TASK GOAL: Determine the number of lines in these entries that hold the word "maison". Give the number and nothing more.

Collected data:
□ □ □
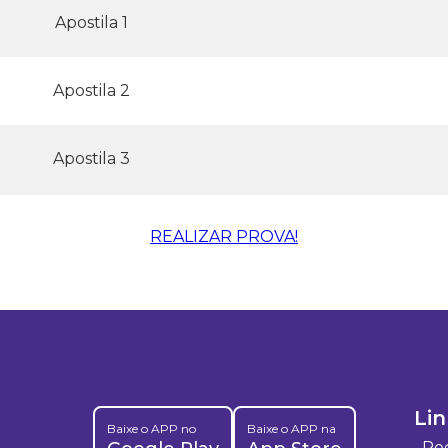
Apostila 1
Apostila 2
Apostila 3
REALIZAR PROVA!
Lin
Baixe o APP no
Baixe o APP na
Re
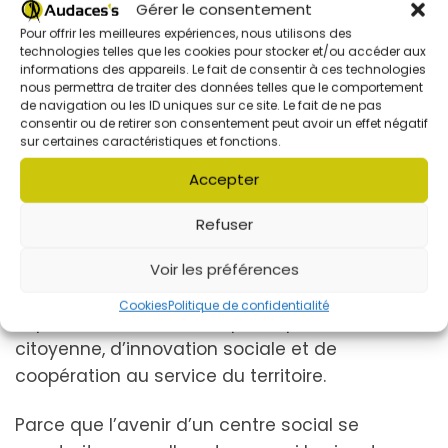
Gérer le consentement
Ces deux nouvelles instances traduisent notre
Pour offrir les meilleures expériences, nous utilisons des
technologies telles que les cookies pour stocker et/ou accéder aux
volonté de renforcer le pouvoir d’agir des
informations des appareils. Le fait de consentir à ces technologies
habitants, de développer la co-construction
nous permettra de traiter des données telles que le comportement
de navigation ou les ID uniques sur ce site. Le fait de ne pas
des projets et de faire du Centre Social Marcel
consentir ou de retirer son consentement peut avoir un effet négatif
Martin une maison des habitants toujours plus
sur certaines caractéristiques et fonctions.
ouverte, participative et innovante.
Accepter
Depuis plus de 25 ans, Audaces’s est bien plus
Refuser
qu’une association de développement social,
qu’un centre social ou qu’un tiers-lieu avec Le
Voir les préférences
Briquet. C’est une maison des habitants, un
Cookies
Politique de confidentialité
espace de solidarité, de participation
citoyenne, d’innovation sociale et de
coopération au service du territoire.
Parce que l’avenir d’un centre social se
□ □ □
EXERCISE ANSWER: 2